Over the past few days, the price of Gamestop (GME) has dropped and according to many reports, the level of hedge fund short interest has fallen sharply.  Or has it?  This blog goes over what is going on and helping you answer the question of is the squeeze over.

On Monday, Feb 1, Bloomberg reported that “GameStop Short Interest Plunges in Sign Traders Are Covering.”  Several separate research firms, IHS Markit and S3 Partners, also reported something similar with a big drop in short-interest.  Since this coincided with the large drop in the value of GME shares, this would seem to be evidence that the hedge funds are winning, and the Reddit army is losing.  Look deep enough though and there seems to be some manipulation is how the short interest data is being reported and also possibly how hedge funds are “covering”.

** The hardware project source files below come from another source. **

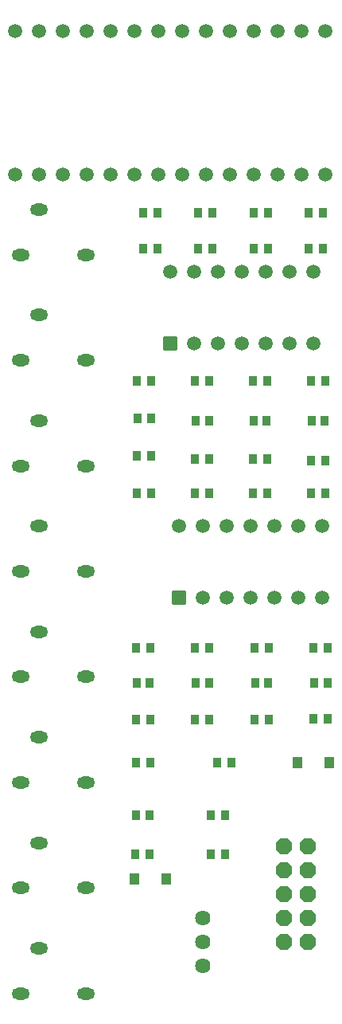
<source format=gts>
G04 Layer: TopSolderMaskLayer*
G04 EasyEDA v6.5.22, 2023-04-13 12:14:21*
G04 8c6dcb5ec9fe4ba2bbc49dbc1e847b49,f016fa541b524367aba1ea0f7d3472e8,10*
G04 Gerber Generator version 0.2*
G04 Scale: 100 percent, Rotated: No, Reflected: No *
G04 Dimensions in millimeters *
G04 leading zeros omitted , absolute positions ,4 integer and 5 decimal *
%FSLAX45Y45*%
%MOMM*%

%AMMACRO1*1,1,$1,$2,$3*1,1,$1,$4,$5*1,1,$1,0-$2,0-$3*1,1,$1,0-$4,0-$5*20,1,$1,$2,$3,$4,$5,0*20,1,$1,$4,$5,0-$2,0-$3,0*20,1,$1,0-$2,0-$3,0-$4,0-$5,0*20,1,$1,0-$4,0-$5,$2,$3,0*4,1,4,$2,$3,$4,$5,0-$2,0-$3,0-$4,0-$5,$2,$3,0*%
%AMMACRO2*4,1,8,-0.3607,-0.8712,-0.8712,-0.3607,-0.8712,0.3607,-0.3607,0.8712,0.3607,0.8712,0.8712,0.3607,0.8712,-0.3607,0.3607,-0.8712,-0.3607,-0.8712,0*%
%ADD10MACRO1,0.1016X-0.4X0.45X0.4X0.45*%
%ADD11MACRO1,0.1016X-0.475X0.575X0.475X0.575*%
%ADD12MACRO1,0.1016X0.475X-0.575X-0.475X-0.575*%
%ADD13O,1.9015964X1.3015976000000002*%
%ADD14MACRO1,0.1016X-0.4032X-0.432X-0.4032X0.432*%
%ADD15MACRO1,0.1016X0.4032X-0.432X0.4032X0.432*%
%ADD16MACRO2*%
%ADD17C,1.5032*%
%ADD18C,1.6256*%
%ADD19MACRO1,0.1016X-0.6985X0.6985X0.6985X0.6985*%
%ADD20C,1.4986*%

%LPD*%
D10*
G01*
X1593999Y2032000D03*
G01*
X1454000Y2032000D03*
G01*
X1608739Y6248400D03*
G01*
X1468739Y6248400D03*
G01*
X2226127Y6223000D03*
G01*
X2086127Y6223000D03*
G01*
X2843514Y6223508D03*
G01*
X2703515Y6223508D03*
G01*
X3460899Y6223508D03*
G01*
X3320900Y6223508D03*
G01*
X1596039Y3441700D03*
G01*
X1456039Y3441700D03*
G01*
X2226635Y3441700D03*
G01*
X2086635Y3441700D03*
G01*
X2857235Y3441700D03*
G01*
X2717236Y3441700D03*
G01*
X3487836Y3441700D03*
G01*
X3347836Y3441700D03*
D11*
G01*
X3509340Y2594729D03*
G01*
X3170859Y2594729D03*
D12*
G01*
X1430959Y1358900D03*
G01*
X1769440Y1358900D03*
D13*
G01*
X221513Y7989595D03*
G01*
X921512Y7989595D03*
G01*
X421512Y8469604D03*
G01*
X221513Y6868388D03*
G01*
X921512Y6868388D03*
G01*
X421512Y7348397D03*
G01*
X221513Y5747130D03*
G01*
X921512Y5747130D03*
G01*
X421512Y6227140D03*
G01*
X221513Y4625924D03*
G01*
X921512Y4625924D03*
G01*
X421512Y5105933D03*
G01*
X221513Y3504666D03*
G01*
X921512Y3504666D03*
G01*
X421512Y3984675D03*
G01*
X221513Y2383459D03*
G01*
X921512Y2383459D03*
G01*
X421512Y2863469D03*
G01*
X221513Y1262227D03*
G01*
X921512Y1262227D03*
G01*
X421512Y1742236D03*
G01*
X221513Y140995D03*
G01*
X921512Y140995D03*
G01*
X421512Y621004D03*
D14*
G01*
X1597277Y1619250D03*
D15*
G01*
X1446627Y1619250D03*
D14*
G01*
X1675524Y8432800D03*
D15*
G01*
X1524875Y8432800D03*
D14*
G01*
X2263961Y8432800D03*
D15*
G01*
X2113311Y8432800D03*
D14*
G01*
X2852388Y8432800D03*
D15*
G01*
X2701738Y8432800D03*
D14*
G01*
X3440824Y8432800D03*
D15*
G01*
X3290175Y8432800D03*
D14*
G01*
X1675524Y8058150D03*
D15*
G01*
X1524875Y8058150D03*
D14*
G01*
X2263959Y8058150D03*
D15*
G01*
X2113309Y8058150D03*
D14*
G01*
X2852390Y8058150D03*
D15*
G01*
X2701740Y8058150D03*
D14*
G01*
X3440824Y8058150D03*
D15*
G01*
X3290175Y8058150D03*
D14*
G01*
X1612024Y6648450D03*
D15*
G01*
X1461375Y6648450D03*
D14*
G01*
X2230260Y6648450D03*
D15*
G01*
X2079611Y6648450D03*
D14*
G01*
X2848484Y6648450D03*
D15*
G01*
X2697834Y6648450D03*
D14*
G01*
X3466720Y6648450D03*
D15*
G01*
X3316070Y6648450D03*
D14*
G01*
X1612024Y5854700D03*
D15*
G01*
X1461375Y5854700D03*
D14*
G01*
X2230255Y5816600D03*
D15*
G01*
X2079605Y5816600D03*
D14*
G01*
X2848489Y5816600D03*
D15*
G01*
X2697839Y5816600D03*
D14*
G01*
X3466720Y5803900D03*
D15*
G01*
X3316070Y5803900D03*
D14*
G01*
X1612024Y5455157D03*
D15*
G01*
X1461375Y5455157D03*
D14*
G01*
X2230260Y5455157D03*
D15*
G01*
X2079611Y5455157D03*
D14*
G01*
X2848484Y5455157D03*
D15*
G01*
X2697834Y5455157D03*
D14*
G01*
X3466720Y5455157D03*
D15*
G01*
X3316070Y5455157D03*
D14*
G01*
X2468258Y2594729D03*
D15*
G01*
X2317609Y2594729D03*
D14*
G01*
X2399424Y2032000D03*
D15*
G01*
X2248775Y2032000D03*
D14*
G01*
X1599324Y2594729D03*
D15*
G01*
X1448675Y2594729D03*
D14*
G01*
X1599324Y3048000D03*
D15*
G01*
X1448675Y3048000D03*
D14*
G01*
X2230774Y3048000D03*
D15*
G01*
X2080124Y3048000D03*
D14*
G01*
X2862210Y3048000D03*
D15*
G01*
X2711560Y3048000D03*
D14*
G01*
X3493659Y3060700D03*
D15*
G01*
X3343009Y3060700D03*
D14*
G01*
X2399424Y1619250D03*
D15*
G01*
X2248775Y1619250D03*
D14*
G01*
X1599324Y3810000D03*
D15*
G01*
X1448675Y3810000D03*
D14*
G01*
X2230768Y3810000D03*
D15*
G01*
X2080119Y3810000D03*
D14*
G01*
X2862215Y3810000D03*
D15*
G01*
X2711565Y3810000D03*
D14*
G01*
X3493659Y3810000D03*
D15*
G01*
X3343009Y3810000D03*
D16*
G01*
X3276600Y685800D03*
G01*
X3022600Y685800D03*
G01*
X3276600Y939800D03*
G01*
X3022600Y939800D03*
G01*
X3276600Y1193800D03*
G01*
X3022600Y1193800D03*
G01*
X3276600Y1447800D03*
G01*
X3022600Y1447800D03*
G01*
X3276600Y1701800D03*
G01*
X3022600Y1701800D03*
D17*
G01*
X165100Y8839200D03*
G01*
X419100Y8839200D03*
G01*
X673100Y8839200D03*
G01*
X927100Y8839200D03*
G01*
X1181100Y8839200D03*
G01*
X1435100Y8839200D03*
G01*
X1689100Y8839200D03*
G01*
X1943100Y8839200D03*
G01*
X2197100Y8839200D03*
G01*
X2451100Y8839200D03*
G01*
X2705100Y8839200D03*
G01*
X2959100Y8839200D03*
G01*
X3213100Y8839200D03*
G01*
X3467100Y8839200D03*
G01*
X3467100Y10363200D03*
G01*
X3213100Y10363200D03*
G01*
X2959100Y10363200D03*
G01*
X2705100Y10363200D03*
G01*
X2451100Y10363200D03*
G01*
X2197100Y10363200D03*
G01*
X1943100Y10363200D03*
G01*
X1689100Y10363200D03*
G01*
X1435100Y10363200D03*
G01*
X1181100Y10363200D03*
G01*
X927100Y10363200D03*
G01*
X673100Y10363200D03*
G01*
X419100Y10363200D03*
G01*
X165100Y10363200D03*
D18*
G01*
X2165350Y438175D03*
G01*
X2165350Y692175D03*
G01*
X2165350Y946175D03*
D19*
G01*
X1816100Y7048500D03*
D20*
G01*
X2070100Y7048500D03*
G01*
X2324100Y7048500D03*
G01*
X2578100Y7048500D03*
G01*
X2832100Y7048500D03*
G01*
X3086100Y7048500D03*
G01*
X3340100Y7048500D03*
G01*
X3340100Y7810500D03*
G01*
X3086100Y7810500D03*
G01*
X2832100Y7810500D03*
G01*
X2578100Y7810500D03*
G01*
X2324100Y7810500D03*
G01*
X2070100Y7810500D03*
G01*
X1816100Y7810500D03*
D19*
G01*
X1905000Y4343400D03*
D20*
G01*
X2159000Y4343400D03*
G01*
X2413000Y4343400D03*
G01*
X2667000Y4343400D03*
G01*
X2921000Y4343400D03*
G01*
X3175000Y4343400D03*
G01*
X3429000Y4343400D03*
G01*
X3429000Y5105400D03*
G01*
X3175000Y5105400D03*
G01*
X2921000Y5105400D03*
G01*
X2667000Y5105400D03*
G01*
X2413000Y5105400D03*
G01*
X2159000Y5105400D03*
G01*
X1905000Y5105400D03*
M02*

</source>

Essentially, the issue at hand revolves are shorting practices and the concept of “naked shorting”.  I think most people understand that “naked shorting” is illegal, and it is – sort of.  The problem is that there are several gray areas where it is not so much a violation of the law but more of a minor infraction like a speeding ticket.  There is a legal way for certain parts of the market to short a stock beyond 100% of the float because they are supposed to be providing liquidity to the process.

Based off of the declining price in GME, we really have 2 possible conclusions.  Either GME squeezers lost their discipline and enough people started selling to get profits, thereby allowing hedge funds to cover their shorts by buying back the shares.  The other possibility is that the hedge fund short interest didn’t really go away.  The tactics that the hedge fund could have employed are not a secret and the SEC published a “risk alert” memo on the topic in August 2013.  The SEC memo is titled “Strengthening Practices for Preventing and Detecting Illegal Options Trading Used to Reset Reg SHO Close-out Obligations.” You can read it here via the SEC website.

There’s a lot of detail in this document but essentially, hedge funds can use tricks to make it look like they have covered their shorts by exploiting certain loopholes that exist due to an interplay of reporting rule delays, market maker naked shorting exceptions, and legal practices of synthetic share creation (new longs and shorts made from thin air) relating to market-making.

The GameStop squeeze is a unique scenario, however, because it is a very public fight to the finish between the Reddit army and the hedge funds that are short.  In a battle like that, with public coverage influencing both sides, perception is a weapon. As such, if the hedge funds can generate the appearance of having covered most of their shorts, while driving down the GME share price through aggressive selling on low volume (something known as a “short ladder attack”), then the hedge funds increase their odds of breaking the squeeze — in part because media outlets will report things like “GameStop Short Interest Plunges” without looking deeper.

To be clear, it is also possible the first scenario is true and people caved.  GameStop shares may have fallen precipitously, with hedge fund short interest falling alongside, because a critical mass of long GME holders simply lost faith and tried to sell before the squeeze was complete.

I have my own opinion on the matter but as with everything we teach, it’s up to you to do your own due diligence and make your own decisions.  But at this point you should have a better gut instinct one way or the other for the question of is the squeeze over?